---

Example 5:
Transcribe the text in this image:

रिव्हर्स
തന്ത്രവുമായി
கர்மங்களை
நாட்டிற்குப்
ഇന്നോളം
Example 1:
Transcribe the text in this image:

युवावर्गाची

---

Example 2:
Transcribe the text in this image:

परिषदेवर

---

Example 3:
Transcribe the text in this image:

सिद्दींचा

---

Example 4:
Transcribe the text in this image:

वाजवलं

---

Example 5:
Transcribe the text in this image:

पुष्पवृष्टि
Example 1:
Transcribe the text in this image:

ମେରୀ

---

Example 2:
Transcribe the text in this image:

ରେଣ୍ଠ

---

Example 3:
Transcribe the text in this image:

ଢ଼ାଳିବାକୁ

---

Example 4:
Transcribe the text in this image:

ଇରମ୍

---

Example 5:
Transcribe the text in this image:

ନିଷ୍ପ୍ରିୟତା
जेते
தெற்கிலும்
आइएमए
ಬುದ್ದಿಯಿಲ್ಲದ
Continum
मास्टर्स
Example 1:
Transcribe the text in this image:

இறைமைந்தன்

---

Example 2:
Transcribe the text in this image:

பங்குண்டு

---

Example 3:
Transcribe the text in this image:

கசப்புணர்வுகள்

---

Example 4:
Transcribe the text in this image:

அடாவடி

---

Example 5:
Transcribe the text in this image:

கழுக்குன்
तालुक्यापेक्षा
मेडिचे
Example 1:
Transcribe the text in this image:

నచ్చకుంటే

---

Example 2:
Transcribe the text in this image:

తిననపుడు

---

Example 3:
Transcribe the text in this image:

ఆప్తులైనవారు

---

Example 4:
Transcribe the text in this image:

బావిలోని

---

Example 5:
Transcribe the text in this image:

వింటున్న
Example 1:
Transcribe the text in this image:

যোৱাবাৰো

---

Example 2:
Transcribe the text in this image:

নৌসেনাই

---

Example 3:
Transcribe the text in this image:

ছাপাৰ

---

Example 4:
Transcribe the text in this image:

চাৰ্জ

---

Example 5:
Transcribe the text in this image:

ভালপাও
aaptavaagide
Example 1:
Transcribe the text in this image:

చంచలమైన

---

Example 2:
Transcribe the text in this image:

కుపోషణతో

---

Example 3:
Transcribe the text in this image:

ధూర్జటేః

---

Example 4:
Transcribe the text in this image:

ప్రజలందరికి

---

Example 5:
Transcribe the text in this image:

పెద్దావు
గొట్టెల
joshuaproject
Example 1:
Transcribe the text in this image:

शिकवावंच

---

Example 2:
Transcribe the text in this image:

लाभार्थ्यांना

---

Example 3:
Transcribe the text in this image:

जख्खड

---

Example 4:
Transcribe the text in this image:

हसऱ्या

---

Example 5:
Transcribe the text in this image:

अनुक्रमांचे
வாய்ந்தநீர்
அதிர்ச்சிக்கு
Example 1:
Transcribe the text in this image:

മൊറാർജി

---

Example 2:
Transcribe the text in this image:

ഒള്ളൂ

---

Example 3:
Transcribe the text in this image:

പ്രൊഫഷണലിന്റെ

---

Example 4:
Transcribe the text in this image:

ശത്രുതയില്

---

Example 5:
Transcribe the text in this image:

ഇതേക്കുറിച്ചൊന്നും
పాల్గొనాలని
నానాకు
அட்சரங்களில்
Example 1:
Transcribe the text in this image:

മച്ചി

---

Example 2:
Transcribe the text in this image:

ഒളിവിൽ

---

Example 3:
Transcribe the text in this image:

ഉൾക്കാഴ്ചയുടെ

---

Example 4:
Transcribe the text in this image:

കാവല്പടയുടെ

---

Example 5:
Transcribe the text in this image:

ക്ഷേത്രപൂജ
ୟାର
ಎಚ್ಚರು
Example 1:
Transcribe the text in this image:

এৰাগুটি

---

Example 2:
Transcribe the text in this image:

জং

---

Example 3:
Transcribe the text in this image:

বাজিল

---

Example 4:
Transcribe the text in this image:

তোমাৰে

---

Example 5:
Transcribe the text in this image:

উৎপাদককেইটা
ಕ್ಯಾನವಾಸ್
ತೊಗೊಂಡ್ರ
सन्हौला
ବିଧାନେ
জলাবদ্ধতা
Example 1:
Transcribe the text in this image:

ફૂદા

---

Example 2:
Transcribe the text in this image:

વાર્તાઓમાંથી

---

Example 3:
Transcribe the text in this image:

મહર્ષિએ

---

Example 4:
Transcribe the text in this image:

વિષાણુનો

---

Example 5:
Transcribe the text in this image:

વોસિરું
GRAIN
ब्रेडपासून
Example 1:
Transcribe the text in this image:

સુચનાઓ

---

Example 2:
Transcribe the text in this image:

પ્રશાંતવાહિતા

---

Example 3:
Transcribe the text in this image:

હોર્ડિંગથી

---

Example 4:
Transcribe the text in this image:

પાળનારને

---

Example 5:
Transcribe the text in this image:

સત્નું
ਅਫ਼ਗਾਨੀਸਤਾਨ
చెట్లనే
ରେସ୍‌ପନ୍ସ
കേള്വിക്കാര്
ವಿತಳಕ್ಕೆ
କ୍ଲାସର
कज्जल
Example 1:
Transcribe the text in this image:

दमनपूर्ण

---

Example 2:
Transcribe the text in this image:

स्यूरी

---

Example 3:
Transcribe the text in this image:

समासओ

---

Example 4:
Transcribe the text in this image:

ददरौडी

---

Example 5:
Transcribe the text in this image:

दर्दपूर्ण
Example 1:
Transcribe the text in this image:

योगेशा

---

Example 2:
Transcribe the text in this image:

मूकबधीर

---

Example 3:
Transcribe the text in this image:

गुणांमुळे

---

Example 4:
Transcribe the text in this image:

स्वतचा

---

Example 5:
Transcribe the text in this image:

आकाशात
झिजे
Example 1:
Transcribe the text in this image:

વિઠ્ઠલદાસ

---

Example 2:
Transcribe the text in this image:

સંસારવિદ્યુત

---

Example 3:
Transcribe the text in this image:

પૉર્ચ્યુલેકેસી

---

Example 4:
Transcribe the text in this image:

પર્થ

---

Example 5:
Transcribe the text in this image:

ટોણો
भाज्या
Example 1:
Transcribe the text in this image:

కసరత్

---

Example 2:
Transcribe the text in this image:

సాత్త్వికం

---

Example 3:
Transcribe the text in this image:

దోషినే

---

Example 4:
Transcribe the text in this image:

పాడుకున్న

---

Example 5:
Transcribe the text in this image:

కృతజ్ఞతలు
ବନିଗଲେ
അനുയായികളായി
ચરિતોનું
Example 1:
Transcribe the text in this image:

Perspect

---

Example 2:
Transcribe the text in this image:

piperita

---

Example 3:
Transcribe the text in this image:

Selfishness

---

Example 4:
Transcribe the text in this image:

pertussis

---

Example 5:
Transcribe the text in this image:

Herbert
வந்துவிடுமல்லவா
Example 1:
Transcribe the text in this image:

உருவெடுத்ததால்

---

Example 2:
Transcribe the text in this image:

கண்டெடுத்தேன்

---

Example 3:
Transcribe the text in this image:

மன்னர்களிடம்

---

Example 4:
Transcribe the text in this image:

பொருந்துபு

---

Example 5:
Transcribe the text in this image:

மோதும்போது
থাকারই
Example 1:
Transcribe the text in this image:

About this exercise
All entries are to be repeated exactly and completely.

Answer to the problem
---

Example 5:
Transcribe the text in this image:

रिव्हर्स
തന്ത്രവുമായി
கர்மங்களை
நாட்டிற்குப்
ഇന്നോളം
Example 1:
Transcribe the text in this image:

युवावर्गाची

---

Example 2:
Transcribe the text in this image:

परिषदेवर

---

Example 3:
Transcribe the text in this image:

सिद्दींचा

---

Example 4:
Transcribe the text in this image:

वाजवलं

---

Example 5:
Transcribe the text in this image:

पुष्पवृष्टि
Example 1:
Transcribe the text in this image:

ମେରୀ

---

Example 2:
Transcribe the text in this image:

ରେଣ୍ଠ

---

Example 3:
Transcribe the text in this image:

ଢ଼ାଳିବାକୁ

---

Example 4:
Transcribe the text in this image:

ଇରମ୍

---

Example 5:
Transcribe the text in this image:

ନିଷ୍ପ୍ରିୟତା
जेते
தெற்கிலும்
आइएमए
ಬುದ್ದಿಯಿಲ್ಲದ
Continum
मास्टर्स
Example 1:
Transcribe the text in this image:

இறைமைந்தன்

---

Example 2:
Transcribe the text in this image:

பங்குண்டு

---

Example 3:
Transcribe the text in this image:

கசப்புணர்வுகள்

---

Example 4:
Transcribe the text in this image:

அடாவடி

---

Example 5:
Transcribe the text in this image:

கழுக்குன்
तालुक्यापेक्षा
मेडिचे
Example 1:
Transcribe the text in this image:

నచ్చకుంటే

---

Example 2:
Transcribe the text in this image:

తిననపుడు

---

Example 3:
Transcribe the text in this image:

ఆప్తులైనవారు

---

Example 4:
Transcribe the text in this image:

బావిలోని

---

Example 5:
Transcribe the text in this image:

వింటున్న
Example 1:
Transcribe the text in this image:

যোৱাবাৰো

---

Example 2:
Transcribe the text in this image:

নৌসেনাই

---

Example 3:
Transcribe the text in this image:

ছাপাৰ

---

Example 4:
Transcribe the text in this image:

চাৰ্জ

---

Example 5:
Transcribe the text in this image:

ভালপাও
aaptavaagide
Example 1:
Transcribe the text in this image:

చంచలమైన

---

Example 2:
Transcribe the text in this image:

కుపోషణతో

---

Example 3:
Transcribe the text in this image:

ధూర్జటేః

---

Example 4:
Transcribe the text in this image:

ప్రజలందరికి

---

Example 5:
Transcribe the text in this image:

పెద్దావు
గొట్టెల
joshuaproject
Example 1:
Transcribe the text in this image:

शिकवावंच

---

Example 2:
Transcribe the text in this image:

लाभार्थ्यांना

---

Example 3:
Transcribe the text in this image:

जख्खड

---

Example 4:
Transcribe the text in this image:

हसऱ्या

---

Example 5:
Transcribe the text in this image:

अनुक्रमांचे
வாய்ந்தநீர்
அதிர்ச்சிக்கு
Example 1:
Transcribe the text in this image:

മൊറാർജി

---

Example 2:
Transcribe the text in this image:

ഒള്ളൂ

---

Example 3:
Transcribe the text in this image:

പ്രൊഫഷണലിന്റെ

---

Example 4:
Transcribe the text in this image:

ശത്രുതയില്

---

Example 5:
Transcribe the text in this image:

ഇതേക്കുറിച്ചൊന്നും
పాల్గొనాలని
నానాకు
அட்சரங்களில்
Example 1:
Transcribe the text in this image:

മച്ചി

---

Example 2:
Transcribe the text in this image:

ഒളിവിൽ

---

Example 3:
Transcribe the text in this image:

ഉൾക്കാഴ്ചയുടെ

---

Example 4:
Transcribe the text in this image:

കാവല്പടയുടെ

---

Example 5:
Transcribe the text in this image:

ക്ഷേത്രപൂജ
ୟାର
ಎಚ್ಚರು
Example 1:
Transcribe the text in this image:

এৰাগুটি

---

Example 2:
Transcribe the text in this image:

জং

---

Example 3:
Transcribe the text in this image:

বাজিল

---

Example 4:
Transcribe the text in this image:

তোমাৰে

---

Example 5:
Transcribe the text in this image:

উৎপাদককেইটা
ಕ್ಯಾನವಾಸ್
ತೊಗೊಂಡ್ರ
सन्हौला
ବିଧାନେ
জলাবদ্ধতা
Example 1:
Transcribe the text in this image:

ફૂદા

---

Example 2:
Transcribe the text in this image:

વાર્તાઓમાંથી

---

Example 3:
Transcribe the text in this image:

મહર્ષિએ

---

Example 4:
Transcribe the text in this image:

વિષાણુનો

---

Example 5:
Transcribe the text in this image:

વોસિરું
GRAIN
ब्रेडपासून
Example 1:
Transcribe the text in this image:

સુચનાઓ

---

Example 2:
Transcribe the text in this image:

પ્રશાંતવાહિતા

---

Example 3:
Transcribe the text in this image:

હોર્ડિંગથી

---

Example 4:
Transcribe the text in this image:

પાળનારને

---

Example 5:
Transcribe the text in this image:

સત્નું
ਅਫ਼ਗਾਨੀਸਤਾਨ
చెట్లనే
ରେସ୍‌ପନ୍ସ
കേള്വിക്കാര്
ವಿತಳಕ್ಕೆ
କ୍ଲାସର
कज्जल
Example 1:
Transcribe the text in this image:

दमनपूर्ण

---

Example 2:
Transcribe the text in this image:

स्यूरी

---

Example 3:
Transcribe the text in this image:

समासओ

---

Example 4:
Transcribe the text in this image:

ददरौडी

---

Example 5:
Transcribe the text in this image:

दर्दपूर्ण
Example 1:
Transcribe the text in this image:

योगेशा

---

Example 2:
Transcribe the text in this image:

मूकबधीर

---

Example 3:
Transcribe the text in this image:

गुणांमुळे

---

Example 4:
Transcribe the text in this image:

स्वतचा

---

Example 5:
Transcribe the text in this image:

आकाशात
झिजे
Example 1:
Transcribe the text in this image:

વિઠ્ઠલદાસ

---

Example 2:
Transcribe the text in this image:

સંસારવિદ્યુત

---

Example 3:
Transcribe the text in this image:

પૉર્ચ્યુલેકેસી

---

Example 4:
Transcribe the text in this image:

પર્થ

---

Example 5:
Transcribe the text in this image:

ટોણો
भाज्या
Example 1:
Transcribe the text in this image:

కసరత్

---

Example 2:
Transcribe the text in this image:

సాత్త్వికం

---

Example 3:
Transcribe the text in this image:

దోషినే

---

Example 4:
Transcribe the text in this image:

పాడుకున్న

---

Example 5:
Transcribe the text in this image:

కృతజ్ఞతలు
ବନିଗଲେ
അനുയായികളായി
ચરિતોનું
Example 1:
Transcribe the text in this image:

Perspect

---

Example 2:
Transcribe the text in this image:

piperita

---

Example 3:
Transcribe the text in this image:

Selfishness

---

Example 4:
Transcribe the text in this image:

pertussis

---

Example 5:
Transcribe the text in this image:

Herbert
வந்துவிடுமல்லவா
Example 1:
Transcribe the text in this image:

உருவெடுத்ததால்

---

Example 2:
Transcribe the text in this image:

கண்டெடுத்தேன்

---

Example 3:
Transcribe the text in this image:

மன்னர்களிடம்

---

Example 4:
Transcribe the text in this image:

பொருந்துபு

---

Example 5:
Transcribe the text in this image:

மோதும்போது
থাকারই
Example 1:
Transcribe the text in this image:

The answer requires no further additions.